His gaze revealed another promise. One more inviting and intimate. “Let them wait.”
He moved up her body until their lips met in an eager, urgent kiss that left them both breathless.
*
Ismay stood at the door to Constantine’s solar, ready, after tidying her appearance and blushing when Constantine cast her scandalous smile. She smoothed her skirts and patted her hair, then nodded. Whatever was to come from the Camerons and the MacDonalds, she would face head on.
When he opened the door, she stepped out with him close behind. Would he protect her from his kin? She didn’t want him to have to.
Joan appeared on the other side of her when she stepped into the hall. Her friend did not say anything. She simply smiled and gave Ismay more courage to continue on.
Ismay was thankful that Hilary had forgiven her, and more thankful for Joan’s silence.
She cut her glance to Constantine walking on her right.
His first reaction was quiet rage—the kind that made so many of his enemies drop their weapons and run.
His subsequent reaction was vowing to continue to protect her.

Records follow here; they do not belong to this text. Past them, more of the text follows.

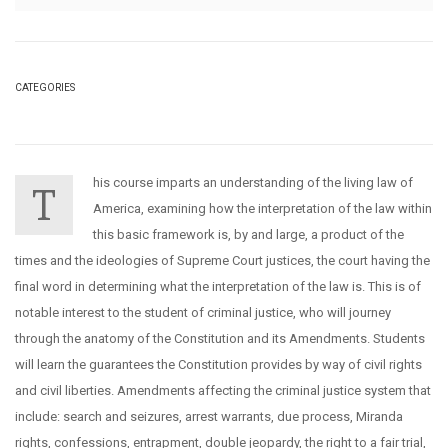
CATEGORIES
his course imparts an understanding of the living law of
T
America, examining how the interpretation of the law within
this basic framework is, by and large, a product of the
times and the ideologies of Supreme Court justices, the court having the
final word in determining what the interpretation of the law is. This is of
notable interest to the student of criminal justice, who will journey
through the anatomy of the Constitution and its Amendments. Students
will learn the guarantees the Constitution provides by way of civil rights
and civil liberties. Amendments affecting the criminal justice system that
include: search and seizures, arrest warrants, due process, Miranda
rights, confessions, entrapment, double jeopardy, the right to a fair trial,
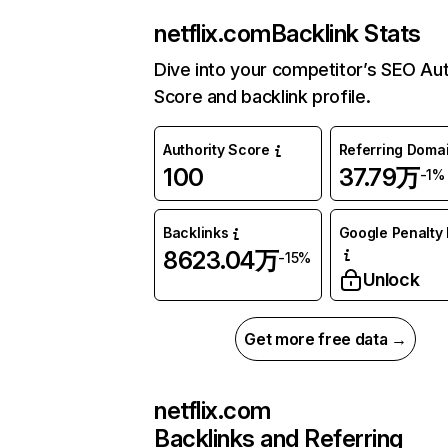
netflix.com
Backlink Stats
Dive into your competitor’s SEO Aut
Score and backlink profile.
Authority Score
Referring Doma
100
37.79万
-1%
Backlinks
Google Penalty 
8623.04万
-15%
Unlock
Get more free data →
netflix.com
Backlinks and Referring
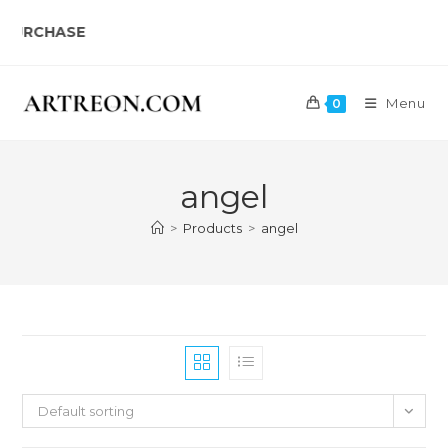
Skip
HASE
to
content
Menu
0
angel
>
Products
>
angel
Default sorting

She loved him. There was no point in denying or doubting it. She loved how he felt like a mountain—her Ben Nevis, mayhap—beside her, and how his shapely mouth relaxed when he set his dark mahogany eyes on her.
He flicked his gaze to her now and grinned at her appraisal.
She giggled into her hand like a milkmaid who had attracted the most handsome man in the village.
When they stepped into the Great Hall, Ismay’s gaze fell to Constantine’s table.
There, Geoffry and Fionn MacDonald sat drinking as they usually did.
Lachlan’s smile widened on Joan when he saw her.
Lewis eyed her narrowly, and then, seeming to come to some conclusion in his head, he dipped his chin in repentance.
Hilary was there, sitting across from Geoffry. Her eyes were red and puffy when she waved at Ismay and beckoned her forward.
Almost everyone who set eyes on her offered her a pitying look. Hilary must have told them about their dear relative, Roderick MacDonald.
If it helped them forgive her, then good. Let them all know. But they did, and some of them glared at her as if she were an unwelcome intruder. But their Lochiel’s glare was darker and more dangerous, so they looked away.
She was happy to see Father Langley there and agreed with a joyful heart when he offered to finish their wedding ceremony.
That night, when the food and drinks stopped flowing and laughter turned to silence, Lewis asked if she was truly only eight when the incident took place.
She answered all their questions having nothing more to hide. They were her kin now and she loved the ones at her table.
“No one there came to yer aid?” Geoffry asked her with a distasteful slant of his lips.
“And find themselves at the end of his sword?” She shook her head. “Nae, no one came to my aid.”
Constantine let the others ask her questions because he knew she could take it. They had a right to know.
Twice, she met his gaze and smiled as if he were the only man in the world. He was the only one who mattered. She couldn’t wait for the night to be over so she could be alone with him and promise to love until thistles no longer bloomed.
But before they all retired and Constantine took his wife to bed, a guest appeared at the castle doors.
When Hilary saw her betrothed, John MacBain she ran to him, elated. “Darling, what brings ye here at this time of night?”
“May I enter?” he asked before coming inside.
Constantine took a step forward. John MacBain paled and stepped back. Almost out of the castle, but Ismay stayed his hand. This was the one Hilary loved. For that, Constantine needed to hear him.
“Fergive me, my love,” MacBain said softly to Hilary.
“What should I fergive, John?”
He pushed on the open door and pulled it wide. Immediately, two hundred men came rushing inside, weapons drawn. They were MacPhersons, MacKintoshes, and others from the Chattan Confederation.
Just as quickly, Ismay was pushed behind Constantine. They both looked up at the long sword descending on them.